課題: 海洋ゴミとSDGsを扱う文章の続きを、最後の文の直後から書く。

いげちゃんのコツコツSDGs MORE

日々、よく耳にする“SDGs”という言葉。なんのために取り組むの? 私にできることは何? SDGsに興味を持ち始めた井桁弘恵が、そんな疑問に向きあいます!

【Vol.36-1】海洋ゴミの現状と、減らす方法・再利用の方法を考えよう

世界で年間約800万トンも発生している「海洋ゴミ」の約8割は、私たちの暮らしの中から生まれているといわれています。生態系や環境に深刻な影響を及ぼすこの問題について、海洋プラスチック100%で作られたアイテムを手がける『buoy(ブイ)』のワークショップに参加し、学びました。

井桁弘江 MORE SDGs

What’s SDGs?

SDGs ゴール

国連で採択された、2030年までに達成すべき17のゴールのことで、Sustainable Development Goals(持続可能な開発目標)の略。私たちが地球に住み続けるために、貧困、飢餓、環境、教育、ジェンダー平等などの問題を世界が協力して解決することを目指す。

データ:

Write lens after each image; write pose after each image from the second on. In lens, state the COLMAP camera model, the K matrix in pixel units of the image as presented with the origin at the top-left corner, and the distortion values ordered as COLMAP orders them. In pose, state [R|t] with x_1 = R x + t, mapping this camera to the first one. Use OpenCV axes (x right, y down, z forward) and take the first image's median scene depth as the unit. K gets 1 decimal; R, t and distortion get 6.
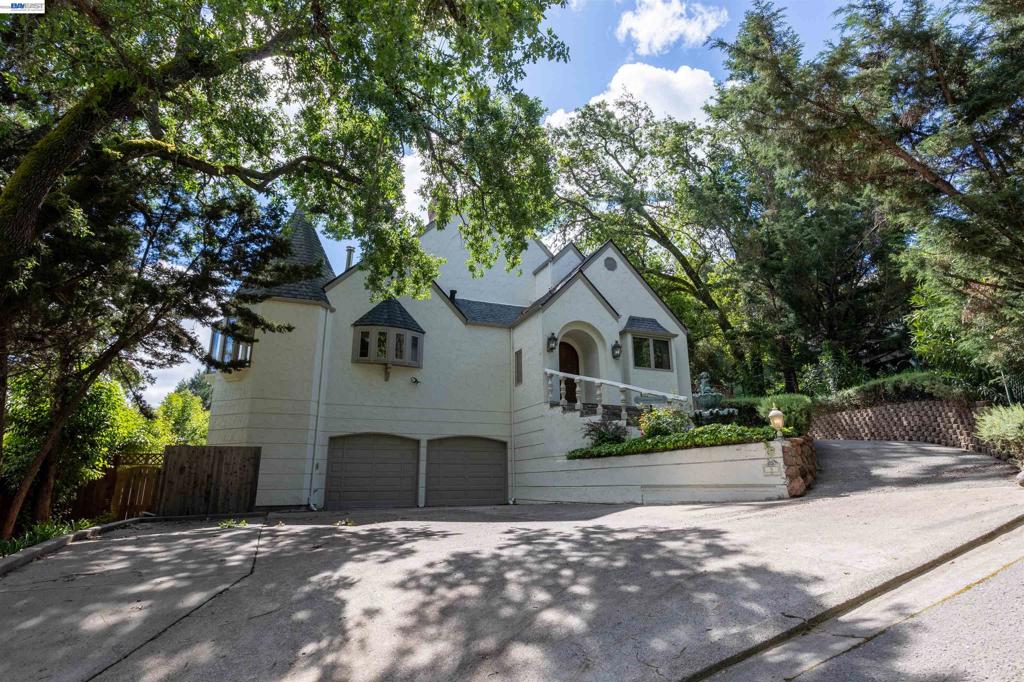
lens RADIAL K [[534.0, 0, 511.5], [0, 534.0, 340.9], [0, 0, 1]] dist [-0.002668, -0.000271]
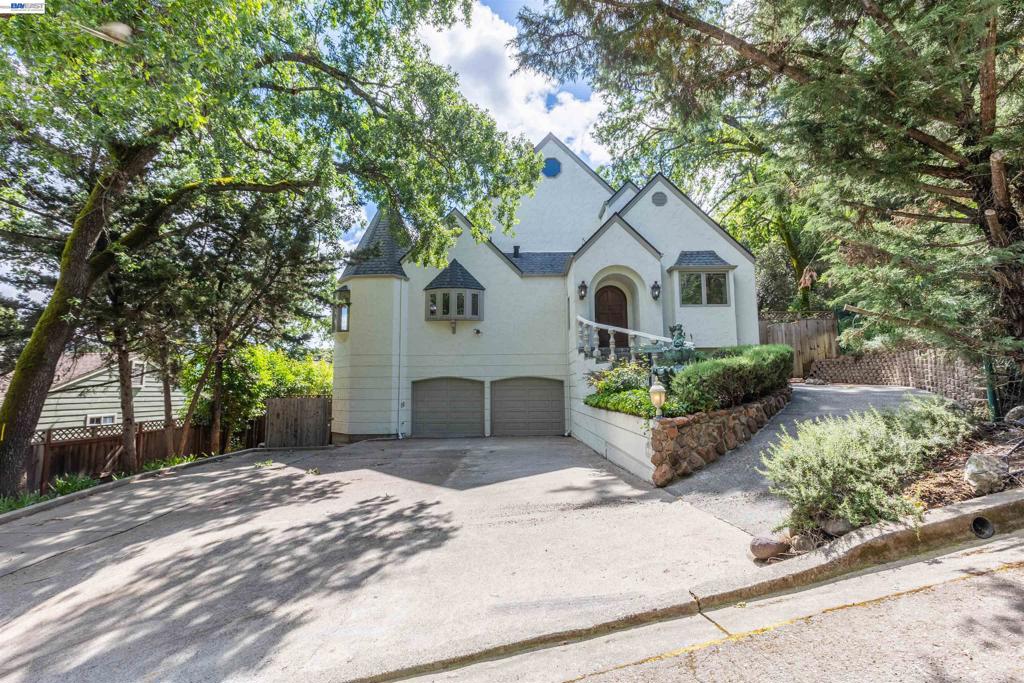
lens RADIAL K [[452.7, 0, 511.6], [0, 452.7, 341.4], [0, 0, 1]] dist [-0.000769, -0.000068]
pose [[0.915984, -0.041065, -0.399107, 0.282044], [0.103552, 0.985243, 0.136287, -0.032256], [0.387621, -0.166165, 0.906719, 0.122036]]
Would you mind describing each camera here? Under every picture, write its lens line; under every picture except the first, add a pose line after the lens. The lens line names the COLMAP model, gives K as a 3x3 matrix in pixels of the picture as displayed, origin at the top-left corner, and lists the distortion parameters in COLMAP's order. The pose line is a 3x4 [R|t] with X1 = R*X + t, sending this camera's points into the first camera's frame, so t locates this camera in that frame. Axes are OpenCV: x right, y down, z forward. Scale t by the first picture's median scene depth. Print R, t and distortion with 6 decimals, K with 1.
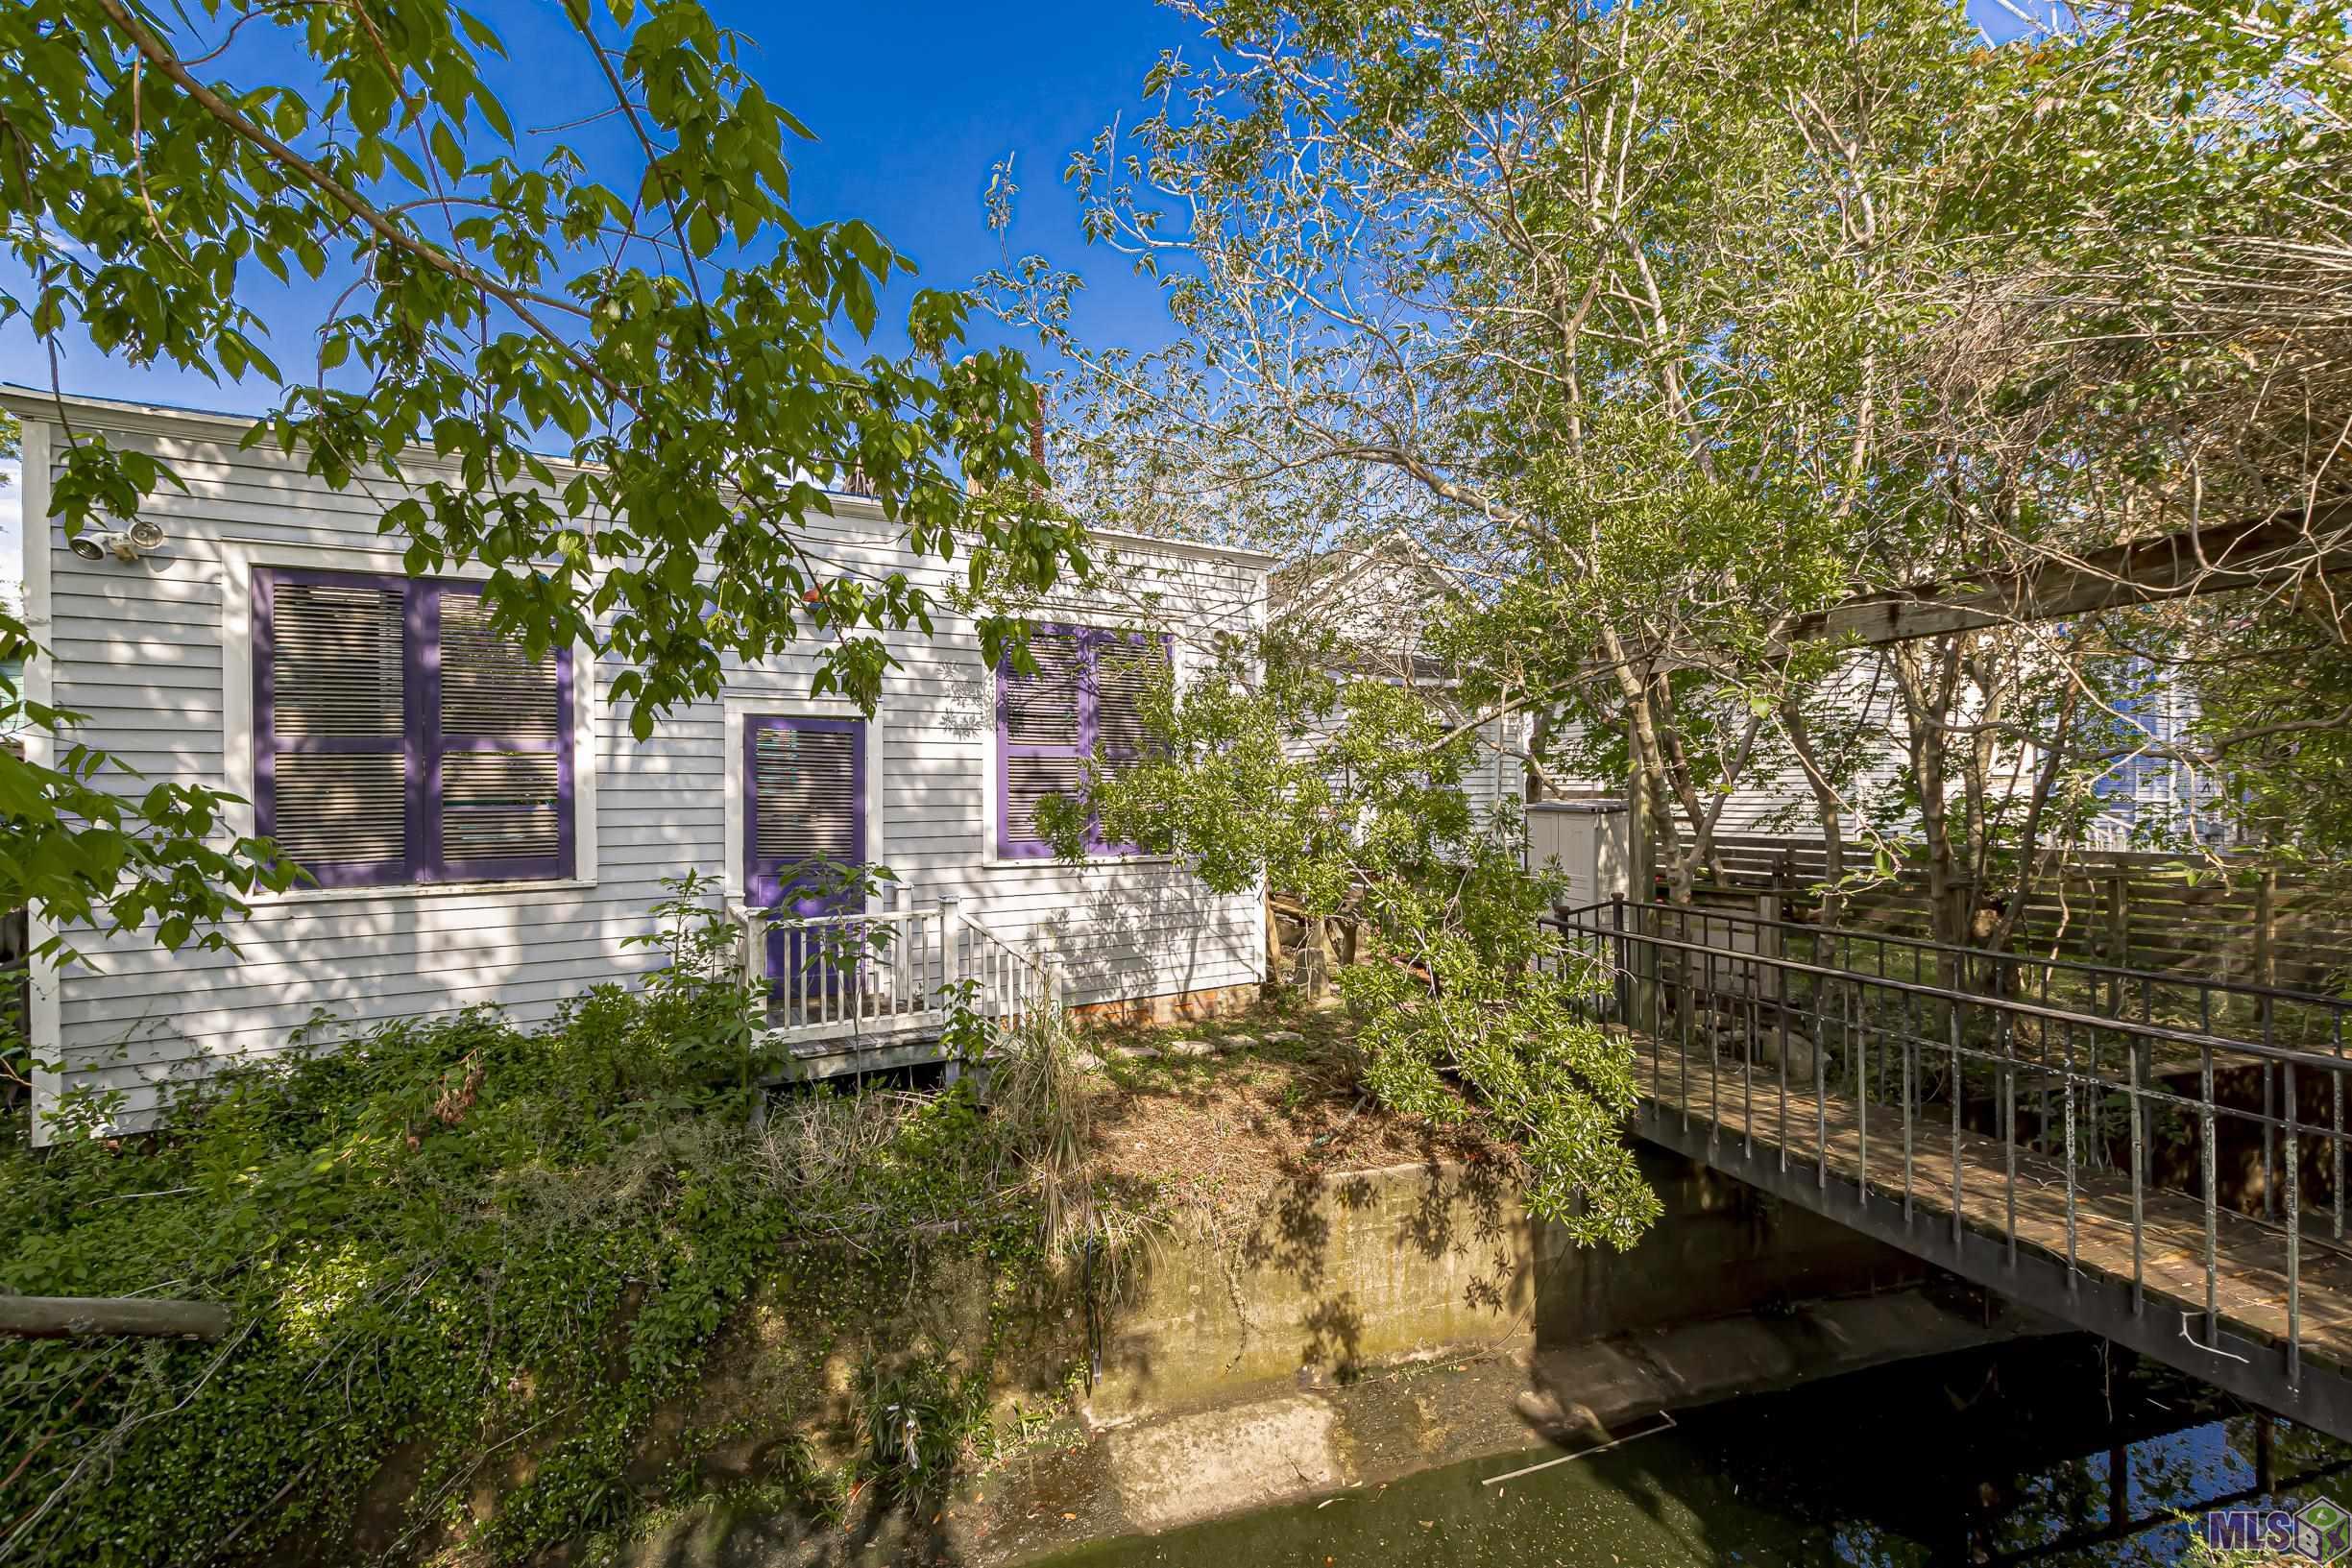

解答:
教えてくれたのは……

buoy
田所さん

プラスチック製品のデザインから量産を行なっているメーカー「テクノラボ」の有志メンバーが、2019年に立ち上げた海洋ごみ問題に取り組むブランド「buoy(ブイ)」。海に廃棄されたプラスチックを再利用し、美しく新たな形へと生まれ変わらせることで、長く愛され続ける製品を生み出している。
公式サイト▶︎https://www.buoy.yokohama/

海洋プラスチックゴミの現状は?

いげちゃん:『buoy』を始めたきっかけを教えてください。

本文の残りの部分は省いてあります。